Kegiatan selanjutnya adalah mempersiapkan lokasi pemukiman. Di beberapa negara, pemukim melakukan sendiri seluruh kegiatan penyiapan lahan, sedangkan di negara lainnya kegiatan pembukaan lahan (land clearing) dan pembangunan lahan seluruhnya dilakukan oleh pemerintah. Perbedaan terjadi karena perbedaan ketersediaan dana untuk penyiapan lahan. Variasi juga terjadi dalam kegiatan penyiapan lahan tergantung dari skala dan tujuan program pemukiman kembali.

Pada skema self-help di Thailand para kolonis menanggung bagian yang cukup besar dari biaya pembangunan fisik. Model seperti self-help vilages ini juga ditemui di Vietnam. Di Vietnam, para tentara peserta program bekerja membersihkan lahan. Pada tahap selanjutnya, sekelompok pemuda sukarelawan mempersiapkan lahan dan membangun tempat tinggalnya.

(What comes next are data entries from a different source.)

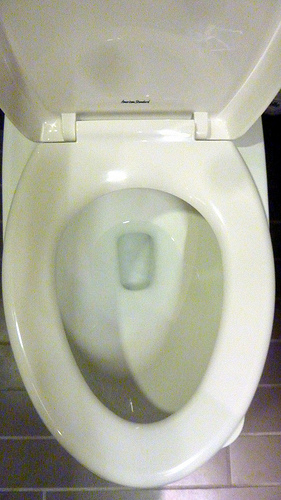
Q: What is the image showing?
A: It is showing a bathroom.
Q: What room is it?
A: It is a bathroom.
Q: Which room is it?
A: It is a bathroom.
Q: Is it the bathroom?
A: Yes, it is the bathroom.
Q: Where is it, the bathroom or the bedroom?
A: It is the bathroom.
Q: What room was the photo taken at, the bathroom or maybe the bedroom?
A: It was taken at the bathroom.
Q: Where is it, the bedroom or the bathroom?
A: It is the bathroom.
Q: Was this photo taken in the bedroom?
A: No, the picture was taken in the bathroom.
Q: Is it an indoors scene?
A: Yes, it is indoors.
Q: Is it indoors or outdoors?
A: It is indoors.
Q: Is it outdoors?
A: No, it is indoors.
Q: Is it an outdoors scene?
A: No, it is indoors.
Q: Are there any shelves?
A: No, there are no shelves.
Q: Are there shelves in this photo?
A: No, there are no shelves.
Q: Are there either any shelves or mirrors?
A: No, there are no shelves or mirrors.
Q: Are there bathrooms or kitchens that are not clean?
A: No, there is a bathroom but it is clean.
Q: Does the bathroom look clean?
A: Yes, the bathroom is clean.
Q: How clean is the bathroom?
A: The bathroom is clean.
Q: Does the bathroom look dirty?
A: No, the bathroom is clean.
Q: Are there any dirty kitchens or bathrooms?
A: No, there is a bathroom but it is clean.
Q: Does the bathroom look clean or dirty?
A: The bathroom is clean.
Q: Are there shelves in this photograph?
A: No, there are no shelves.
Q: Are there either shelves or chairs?
A: No, there are no shelves or chairs.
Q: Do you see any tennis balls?
A: No, there are no tennis balls.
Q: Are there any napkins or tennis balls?
A: No, there are no tennis balls or napkins.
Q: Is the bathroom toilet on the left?
A: Yes, the toilet is on the left of the image.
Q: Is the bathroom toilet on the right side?
A: No, the toilet is on the left of the image.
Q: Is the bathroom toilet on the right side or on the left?
A: The toilet is on the left of the image.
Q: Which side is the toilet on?
A: The toilet is on the left of the image.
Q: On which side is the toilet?
A: The toilet is on the left of the image.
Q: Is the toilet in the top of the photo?
A: Yes, the toilet is in the top of the image.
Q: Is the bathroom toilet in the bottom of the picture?
A: No, the toilet is in the top of the image.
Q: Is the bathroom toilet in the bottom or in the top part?
A: The toilet is in the top of the image.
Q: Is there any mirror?
A: No, there are no mirrors.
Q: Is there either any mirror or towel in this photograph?
A: No, there are no mirrors or towels.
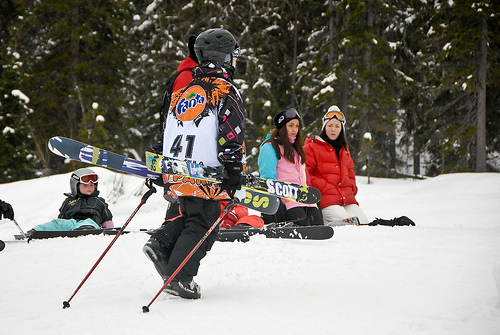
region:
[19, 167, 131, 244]
Child with gray helmet and goggles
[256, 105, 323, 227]
Girl with blue and pink jacket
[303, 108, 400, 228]
Girl with red jacket and white snow pants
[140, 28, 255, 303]
Person wearing a jacket with Fanta on the back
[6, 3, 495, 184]
Pine trees covered with snow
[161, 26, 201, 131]
Person in red jacket with white hat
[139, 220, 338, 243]
Black ski in snow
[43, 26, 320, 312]
Person carrying to skis and poles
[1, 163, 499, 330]
Ground covered with white snow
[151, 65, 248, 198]
Black, white and orange jacket with number 41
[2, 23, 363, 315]
young children in ski outfits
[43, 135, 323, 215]
skis being carried along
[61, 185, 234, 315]
red and black ski poles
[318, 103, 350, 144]
girl wearing hat and goggles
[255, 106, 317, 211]
girl wearing pink and teal ski jacket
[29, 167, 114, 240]
little boy layin back on the snow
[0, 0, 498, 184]
woods behind the ski area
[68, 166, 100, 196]
little boy with hat and goggles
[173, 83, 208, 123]
Fanta logo on boys back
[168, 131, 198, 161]
balck number on the ski jacket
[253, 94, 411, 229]
two girls sitting down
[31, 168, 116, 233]
a kid sitting down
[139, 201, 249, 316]
a pink ski pole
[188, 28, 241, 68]
a black ski helmet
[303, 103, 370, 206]
a woman wearing a red jacket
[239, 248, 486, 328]
a thick layer of snow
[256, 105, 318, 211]
a woman wearing a pink and blue jacket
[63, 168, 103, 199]
a kid wearing a ski helmet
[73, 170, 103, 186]
a pair of ski goggles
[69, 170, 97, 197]
a kid wearing ski goggles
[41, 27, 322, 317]
child holding pole and ski in each hand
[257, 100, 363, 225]
girls kneeling in snow next to each other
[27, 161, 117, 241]
child leaning back in snow with head turned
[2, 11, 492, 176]
trees in back of people with snow on branches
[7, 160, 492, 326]
snow covering ground with low drifts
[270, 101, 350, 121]
goggles placed over face on head coverings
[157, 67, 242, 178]
black sleeves covered in colorful squares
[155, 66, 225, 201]
white jacket with number and company logos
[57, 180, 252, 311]
red poles slanted behind black pants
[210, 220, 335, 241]
gray skis on edge on snow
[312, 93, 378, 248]
This is a person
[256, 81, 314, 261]
This is a person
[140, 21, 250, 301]
This is a person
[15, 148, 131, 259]
This is a person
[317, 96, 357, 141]
Head of a person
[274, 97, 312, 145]
Head of a person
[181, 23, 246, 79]
Head of a person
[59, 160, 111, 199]
Head of a person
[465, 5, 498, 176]
This is a tree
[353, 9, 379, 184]
This is a tree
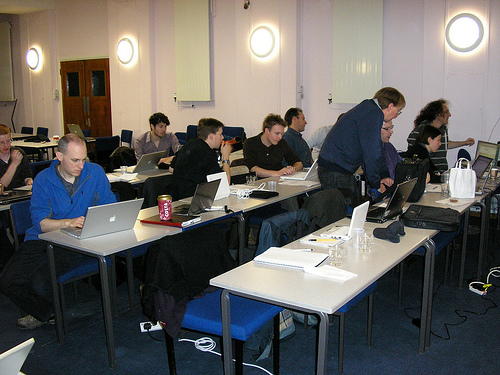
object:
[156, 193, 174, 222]
can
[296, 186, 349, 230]
jacket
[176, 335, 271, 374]
cord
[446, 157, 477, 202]
bag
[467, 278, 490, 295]
cables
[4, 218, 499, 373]
floor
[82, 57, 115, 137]
doors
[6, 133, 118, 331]
man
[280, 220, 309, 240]
collar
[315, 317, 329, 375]
leg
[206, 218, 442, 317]
top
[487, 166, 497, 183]
cup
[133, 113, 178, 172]
man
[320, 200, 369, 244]
laptop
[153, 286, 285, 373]
seat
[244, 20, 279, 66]
light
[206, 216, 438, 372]
desk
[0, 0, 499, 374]
room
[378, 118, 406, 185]
person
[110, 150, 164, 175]
computer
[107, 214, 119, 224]
logo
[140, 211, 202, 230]
book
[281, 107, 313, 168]
student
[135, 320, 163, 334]
powerstrip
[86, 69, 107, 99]
windows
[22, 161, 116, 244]
sweater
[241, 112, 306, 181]
kids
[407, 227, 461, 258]
chair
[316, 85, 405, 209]
man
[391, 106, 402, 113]
glasses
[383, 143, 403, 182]
sweathirt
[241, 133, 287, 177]
shirt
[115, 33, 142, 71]
light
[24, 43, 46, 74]
light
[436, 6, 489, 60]
light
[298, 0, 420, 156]
wall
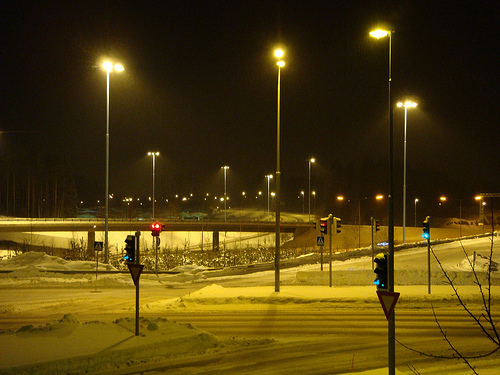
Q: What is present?
A: Snow.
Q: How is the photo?
A: Clear.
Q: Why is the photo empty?
A: There is no one.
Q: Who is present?
A: Nobody.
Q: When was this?
A: Nighttime.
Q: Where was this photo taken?
A: Freeway.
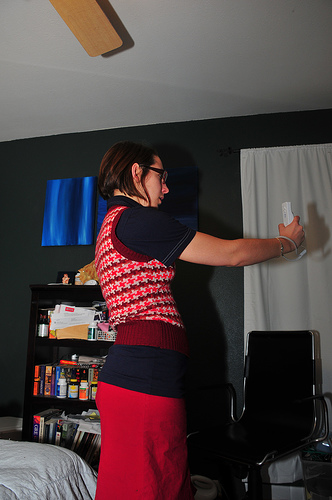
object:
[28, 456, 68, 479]
blanket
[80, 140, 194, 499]
woman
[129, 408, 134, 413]
red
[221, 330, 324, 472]
black chair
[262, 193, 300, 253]
wii remote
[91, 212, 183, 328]
vest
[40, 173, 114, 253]
painting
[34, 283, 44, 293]
shelf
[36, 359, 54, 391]
books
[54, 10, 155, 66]
ceiling fan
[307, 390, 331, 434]
silver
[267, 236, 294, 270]
bracelet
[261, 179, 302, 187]
curtains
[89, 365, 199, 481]
skirt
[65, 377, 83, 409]
bottle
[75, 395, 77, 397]
vitamins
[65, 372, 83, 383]
yellow top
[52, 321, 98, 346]
object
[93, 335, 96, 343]
bottle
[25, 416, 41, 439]
book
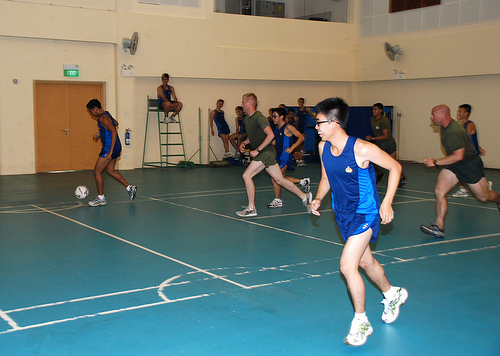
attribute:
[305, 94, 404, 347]
man — running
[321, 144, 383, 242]
uniform — blue, two blues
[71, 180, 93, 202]
ball — kicked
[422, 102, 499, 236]
man — white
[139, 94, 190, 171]
chair — tall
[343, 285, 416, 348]
shoes — white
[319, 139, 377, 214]
jersey — blue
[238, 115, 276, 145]
shirt — green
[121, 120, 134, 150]
fire extinguisher — blue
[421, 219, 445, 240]
shoe — black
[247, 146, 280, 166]
shorts — green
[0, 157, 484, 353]
floor — white, blue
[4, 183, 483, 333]
lines — white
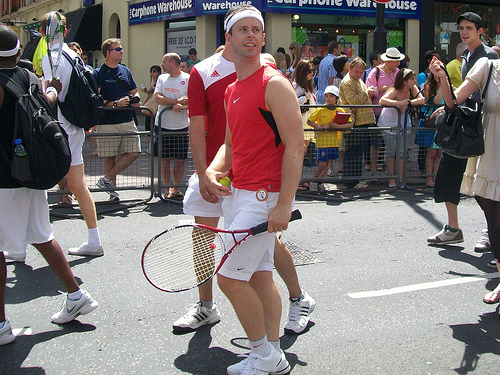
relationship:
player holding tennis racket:
[204, 6, 307, 374] [142, 209, 303, 294]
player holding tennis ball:
[204, 6, 307, 374] [218, 176, 232, 189]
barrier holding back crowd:
[297, 102, 445, 188] [260, 47, 465, 192]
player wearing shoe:
[204, 6, 307, 374] [239, 344, 287, 374]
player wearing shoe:
[204, 6, 307, 374] [227, 354, 247, 374]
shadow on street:
[172, 323, 245, 374] [0, 180, 499, 374]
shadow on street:
[448, 303, 499, 374] [0, 180, 499, 374]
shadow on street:
[0, 320, 97, 373] [0, 180, 499, 374]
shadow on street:
[6, 258, 66, 302] [0, 180, 499, 374]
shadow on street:
[427, 243, 497, 273] [0, 180, 499, 374]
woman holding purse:
[429, 55, 499, 305] [433, 60, 493, 157]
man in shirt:
[366, 47, 416, 181] [364, 65, 405, 116]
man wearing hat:
[366, 47, 416, 181] [380, 46, 404, 63]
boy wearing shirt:
[307, 85, 354, 191] [307, 103, 352, 146]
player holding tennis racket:
[1, 23, 100, 345] [47, 10, 67, 81]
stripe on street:
[346, 271, 500, 299] [0, 180, 499, 374]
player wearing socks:
[204, 6, 307, 374] [246, 335, 282, 356]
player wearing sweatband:
[204, 6, 307, 374] [222, 9, 264, 34]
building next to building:
[101, 1, 419, 124] [0, 0, 101, 69]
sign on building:
[128, 2, 418, 25] [101, 1, 419, 124]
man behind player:
[172, 32, 317, 334] [204, 6, 307, 374]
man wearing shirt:
[172, 32, 317, 334] [189, 51, 239, 168]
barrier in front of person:
[297, 102, 445, 188] [338, 57, 381, 185]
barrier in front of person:
[297, 102, 445, 188] [377, 69, 426, 188]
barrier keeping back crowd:
[297, 102, 445, 188] [260, 47, 465, 192]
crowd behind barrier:
[260, 47, 465, 192] [297, 102, 445, 188]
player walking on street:
[1, 23, 100, 345] [0, 180, 499, 374]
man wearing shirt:
[366, 47, 416, 181] [364, 65, 405, 116]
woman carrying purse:
[429, 55, 499, 305] [433, 60, 493, 157]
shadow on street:
[142, 195, 183, 218] [0, 180, 499, 374]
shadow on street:
[96, 198, 143, 220] [0, 180, 499, 374]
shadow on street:
[68, 255, 98, 266] [0, 180, 499, 374]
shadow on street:
[49, 206, 84, 224] [0, 180, 499, 374]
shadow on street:
[383, 186, 443, 231] [0, 180, 499, 374]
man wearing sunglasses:
[89, 37, 147, 205] [106, 46, 123, 51]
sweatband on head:
[222, 9, 264, 34] [223, 6, 266, 59]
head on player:
[223, 6, 266, 59] [204, 6, 307, 374]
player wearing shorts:
[204, 6, 307, 374] [219, 186, 288, 282]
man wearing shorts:
[172, 32, 317, 334] [181, 173, 222, 218]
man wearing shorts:
[37, 11, 106, 257] [64, 127, 86, 166]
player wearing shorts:
[1, 23, 100, 345] [1, 188, 56, 261]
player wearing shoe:
[1, 23, 100, 345] [2, 321, 15, 347]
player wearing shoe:
[1, 23, 100, 345] [49, 292, 98, 323]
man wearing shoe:
[37, 11, 106, 257] [68, 241, 104, 258]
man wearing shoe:
[172, 32, 317, 334] [171, 304, 222, 330]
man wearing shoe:
[172, 32, 317, 334] [284, 292, 316, 333]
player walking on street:
[204, 6, 307, 374] [0, 180, 499, 374]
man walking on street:
[37, 11, 106, 257] [0, 180, 499, 374]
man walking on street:
[172, 32, 317, 334] [0, 180, 499, 374]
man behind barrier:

Malaysia, melalui skema FELDA menerapkan capital intensive schemes.

FELDA melaksanakan sendiri kegiatan pembukaan lahan, pembangunan rumah, dan penanaman tanaman. Skema FELDA mengeluarkan biaya yang cukup tinggi untuk lahan yang dikembangkan. Namun cara ini diyakini telah meningkatkan daya tarik skema FELDA, serta mampu menahan para pemukim untuk tinggal menetap disana. Selain itu, FELDA juga menyediakan sarana infrastruktur.

Di Indonesia, terdapat dua tipe skema pemukiman yaitu yang sepenuhnya disubsidi oleh Pemerintah (Transmigrasi Umum) dan yang dibiayai oleh Pemerintah, swasta, dan petani. Skema yang mirip dengan FELDA adalah program transmigrasi pola Perkebunan Inti Rakyat (PIR-Trans). Pola ini mendapat bantuan pemerintah dalam hal membuka lahan, menyiapkan bibit non tanaman perkebunan, menanam dan memelihara tanaman sampai jangka waktu tertentu. Selanjutnya transmigran (sebagai petani plasma) didatangkan untuk menetap, mengelola kebun dan memanen hasil kebunnya serta membayar kredit, sedangkan pembinaan teknis perkebunan dan pemasaran hasil oleh swasta sebagai perusahaan inti.

Berbeda dengan negara-negara lain, pemerintah Indonesia membersihkan sebagian atau seluruh lahan yang akan diberikan kepada transmigran. Bentuk penyiapan lokasi bervariasi tergantung dari kondisi lokasi dan jenis transmigrasi. Transmigrasi Umum menerima bantuan paling banyak dari pemerintah. Meskipun

termasuk fleksibel dalam hal luasan lahan yang dibagikan dan dalam pengunaan lahan, proporsi penggunaan lahan untuk pertanian subsisten pada transmigrasi masih lebih tinggi dibandingkan di negara-negara ASEAN lainnya.